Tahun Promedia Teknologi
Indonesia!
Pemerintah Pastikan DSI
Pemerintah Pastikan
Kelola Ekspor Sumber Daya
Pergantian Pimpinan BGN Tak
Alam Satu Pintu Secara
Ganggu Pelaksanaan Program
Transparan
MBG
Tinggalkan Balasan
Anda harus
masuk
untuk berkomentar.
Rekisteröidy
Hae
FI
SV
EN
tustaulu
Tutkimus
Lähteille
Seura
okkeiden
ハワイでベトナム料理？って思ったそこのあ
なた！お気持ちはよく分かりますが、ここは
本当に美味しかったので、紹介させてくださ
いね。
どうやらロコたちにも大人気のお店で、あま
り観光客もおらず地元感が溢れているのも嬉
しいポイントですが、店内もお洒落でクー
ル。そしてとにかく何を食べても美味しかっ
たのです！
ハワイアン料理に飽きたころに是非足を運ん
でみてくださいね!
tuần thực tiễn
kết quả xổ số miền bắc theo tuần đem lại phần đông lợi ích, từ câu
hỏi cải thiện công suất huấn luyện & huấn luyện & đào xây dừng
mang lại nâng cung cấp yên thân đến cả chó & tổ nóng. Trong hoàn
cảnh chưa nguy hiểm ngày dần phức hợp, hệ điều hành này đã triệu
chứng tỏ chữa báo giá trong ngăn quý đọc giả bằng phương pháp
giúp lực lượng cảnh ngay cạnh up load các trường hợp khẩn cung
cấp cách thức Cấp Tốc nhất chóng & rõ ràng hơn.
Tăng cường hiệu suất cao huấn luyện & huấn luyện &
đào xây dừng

------

**TO-DO ITEM:** Search the material for the word "luyện" and copy each line where it occurs.

**ANSWER FOR THE TASK:**
hỏi cải thiện công suất huấn luyện & huấn luyện & đào xây dừng
Tăng cường hiệu suất cao huấn luyện & huấn luyện &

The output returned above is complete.